* **DOCUMENT SECTION**

So, it is worth keeping track of what they go on to do in Years 11/12 and beyond. (Find the data to show what the students went on to do *before* you started the current efforts; and set yourselves what seem like reasonable goals to you in your context – adjusting them if they prove optimistic/pessimistic. For example, it is worth aiming for *more* of each cohort

(i) to choose the harder maths modules in Years 11 and 12 (and maybe harder schools/colleges in Years 11/12),

(ii) to study harder maths-based courses at uni, and

(iii) for more of them to study maths itself at uni.

The target numbers for (iii) may be lower than for (ii), and (ii) may be lower than (i). And all three are statistical rather than deterministic (there are always oddballs who like maths – and benefit from additional provision; but who then go to study theology, or whatever).

Your early targets may prove either optimistic (if the other pressures are stronger than you thought), or pessimistic (if your provision is more effective than anticipated). But it still helps to set goals, and to think collectively about the outcomes.

[Data items]

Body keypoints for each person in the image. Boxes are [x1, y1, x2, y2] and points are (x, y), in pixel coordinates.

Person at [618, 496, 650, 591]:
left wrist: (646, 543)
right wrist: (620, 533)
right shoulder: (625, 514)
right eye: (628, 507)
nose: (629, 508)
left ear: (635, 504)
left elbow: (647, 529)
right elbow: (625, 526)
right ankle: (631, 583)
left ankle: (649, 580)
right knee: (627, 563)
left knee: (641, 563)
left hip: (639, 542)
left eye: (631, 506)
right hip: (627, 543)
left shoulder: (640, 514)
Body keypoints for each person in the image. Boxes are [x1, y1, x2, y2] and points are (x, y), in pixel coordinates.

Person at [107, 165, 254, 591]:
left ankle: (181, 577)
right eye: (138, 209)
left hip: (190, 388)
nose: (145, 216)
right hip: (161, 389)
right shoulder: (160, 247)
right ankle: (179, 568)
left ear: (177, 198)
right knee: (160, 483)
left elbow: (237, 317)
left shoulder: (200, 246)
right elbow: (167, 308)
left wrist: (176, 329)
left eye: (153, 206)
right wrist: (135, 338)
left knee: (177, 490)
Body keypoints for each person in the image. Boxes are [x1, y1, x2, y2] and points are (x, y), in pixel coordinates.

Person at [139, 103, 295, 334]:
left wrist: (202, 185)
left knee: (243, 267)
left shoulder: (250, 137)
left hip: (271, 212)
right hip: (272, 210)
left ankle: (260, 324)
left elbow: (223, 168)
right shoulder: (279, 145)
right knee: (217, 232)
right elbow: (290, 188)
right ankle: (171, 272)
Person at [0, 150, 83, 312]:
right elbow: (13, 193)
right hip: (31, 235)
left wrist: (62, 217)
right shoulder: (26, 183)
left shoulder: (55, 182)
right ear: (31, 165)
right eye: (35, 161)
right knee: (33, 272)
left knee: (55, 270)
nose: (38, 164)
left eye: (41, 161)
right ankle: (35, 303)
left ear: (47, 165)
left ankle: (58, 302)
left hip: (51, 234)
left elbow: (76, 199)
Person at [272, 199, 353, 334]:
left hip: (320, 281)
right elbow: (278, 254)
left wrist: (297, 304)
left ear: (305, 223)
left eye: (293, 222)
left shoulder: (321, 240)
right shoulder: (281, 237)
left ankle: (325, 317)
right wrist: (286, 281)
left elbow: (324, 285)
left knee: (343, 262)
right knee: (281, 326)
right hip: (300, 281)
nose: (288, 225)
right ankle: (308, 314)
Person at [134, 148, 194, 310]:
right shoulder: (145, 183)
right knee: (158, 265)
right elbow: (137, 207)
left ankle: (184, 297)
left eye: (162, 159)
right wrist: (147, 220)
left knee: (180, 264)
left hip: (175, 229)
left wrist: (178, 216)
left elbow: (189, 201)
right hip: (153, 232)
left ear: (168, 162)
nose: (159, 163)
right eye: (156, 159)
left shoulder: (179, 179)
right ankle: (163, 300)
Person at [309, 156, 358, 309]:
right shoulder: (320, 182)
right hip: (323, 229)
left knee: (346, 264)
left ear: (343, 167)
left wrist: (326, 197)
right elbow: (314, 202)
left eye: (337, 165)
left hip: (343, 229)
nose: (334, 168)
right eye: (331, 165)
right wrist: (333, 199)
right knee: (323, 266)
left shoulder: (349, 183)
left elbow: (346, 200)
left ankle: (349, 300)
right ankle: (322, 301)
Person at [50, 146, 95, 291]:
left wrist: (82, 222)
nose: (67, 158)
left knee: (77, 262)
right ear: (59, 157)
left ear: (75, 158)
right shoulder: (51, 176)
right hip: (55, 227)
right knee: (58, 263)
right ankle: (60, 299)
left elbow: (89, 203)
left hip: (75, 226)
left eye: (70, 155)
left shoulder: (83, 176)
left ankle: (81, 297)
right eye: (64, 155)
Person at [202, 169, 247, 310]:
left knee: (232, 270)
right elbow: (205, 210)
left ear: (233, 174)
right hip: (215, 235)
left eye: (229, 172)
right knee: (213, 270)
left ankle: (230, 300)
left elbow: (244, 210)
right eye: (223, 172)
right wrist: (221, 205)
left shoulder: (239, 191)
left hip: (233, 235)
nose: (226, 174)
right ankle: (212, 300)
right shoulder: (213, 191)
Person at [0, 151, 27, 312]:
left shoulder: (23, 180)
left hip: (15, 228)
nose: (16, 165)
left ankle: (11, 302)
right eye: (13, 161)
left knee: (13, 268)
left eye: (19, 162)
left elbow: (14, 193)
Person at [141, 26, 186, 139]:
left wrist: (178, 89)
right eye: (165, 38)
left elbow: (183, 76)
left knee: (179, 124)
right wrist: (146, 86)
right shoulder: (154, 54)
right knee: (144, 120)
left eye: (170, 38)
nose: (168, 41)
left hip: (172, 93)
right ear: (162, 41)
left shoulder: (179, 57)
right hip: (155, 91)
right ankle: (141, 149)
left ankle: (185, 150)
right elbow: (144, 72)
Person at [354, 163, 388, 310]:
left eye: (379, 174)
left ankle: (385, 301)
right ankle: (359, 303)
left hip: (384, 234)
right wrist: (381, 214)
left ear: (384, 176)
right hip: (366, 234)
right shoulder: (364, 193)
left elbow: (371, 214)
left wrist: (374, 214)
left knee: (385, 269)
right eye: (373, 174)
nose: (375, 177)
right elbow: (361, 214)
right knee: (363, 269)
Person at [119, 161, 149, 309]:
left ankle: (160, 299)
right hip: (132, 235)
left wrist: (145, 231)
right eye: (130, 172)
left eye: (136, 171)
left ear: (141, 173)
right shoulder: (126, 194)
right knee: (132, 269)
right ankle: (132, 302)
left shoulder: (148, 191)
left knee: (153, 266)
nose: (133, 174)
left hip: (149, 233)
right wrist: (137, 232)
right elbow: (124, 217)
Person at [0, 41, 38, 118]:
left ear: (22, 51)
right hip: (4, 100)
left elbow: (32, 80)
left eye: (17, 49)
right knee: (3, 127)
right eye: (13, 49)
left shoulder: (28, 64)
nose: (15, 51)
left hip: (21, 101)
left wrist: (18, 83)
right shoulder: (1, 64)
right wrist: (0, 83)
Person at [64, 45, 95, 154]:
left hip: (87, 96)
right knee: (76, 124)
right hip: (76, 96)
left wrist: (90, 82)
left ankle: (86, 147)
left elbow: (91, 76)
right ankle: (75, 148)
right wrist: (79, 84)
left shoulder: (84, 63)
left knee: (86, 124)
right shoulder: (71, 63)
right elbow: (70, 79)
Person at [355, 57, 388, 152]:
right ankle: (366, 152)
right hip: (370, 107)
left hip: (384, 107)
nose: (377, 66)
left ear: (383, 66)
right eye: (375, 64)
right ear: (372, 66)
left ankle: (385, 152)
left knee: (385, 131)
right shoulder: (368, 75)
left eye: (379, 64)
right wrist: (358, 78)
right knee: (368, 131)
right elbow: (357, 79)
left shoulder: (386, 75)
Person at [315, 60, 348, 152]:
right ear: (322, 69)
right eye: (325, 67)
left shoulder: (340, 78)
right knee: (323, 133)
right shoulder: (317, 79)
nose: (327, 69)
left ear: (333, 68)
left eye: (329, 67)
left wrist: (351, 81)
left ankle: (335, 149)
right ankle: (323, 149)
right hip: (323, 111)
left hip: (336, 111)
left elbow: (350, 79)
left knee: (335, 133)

* **QUESTIONS TO ANSWER**
1/ Decide whether each statement agrees with the text on maths goals for students, answering yes or no and quoting the words from that text that settle it: (a) the target numbers for studying maths itself at uni may be lower than those for harder maths-based courses; (b) all three goals are described as deterministic; (c) goals, once set, should not be adjusted.
2/ According to the text on maths goals for students, under what condition might early targets prove pessimistic?
3/ Reproduce word for word the part of the text on maths goals for students starting at "(i) to choose" and ending at "itself at uni.".
The records play no part in what comes next.

* **RESPONSE LIST**
1/
(a) Yes: "The target numbers for (iii) may be lower than for (ii)"
(b) No: "all three are statistical rather than deterministic"
(c) No: "adjusting them if they prove optimistic/pessimistic"

2/ If your provision is more effective than anticipated.

3/
(i) to choose the harder maths modules in Years 11 and 12 (and maybe harder schools/colleges in Years 11/12),

(ii) to study harder maths-based courses at uni, and

(iii) for more of them to study maths itself at uni.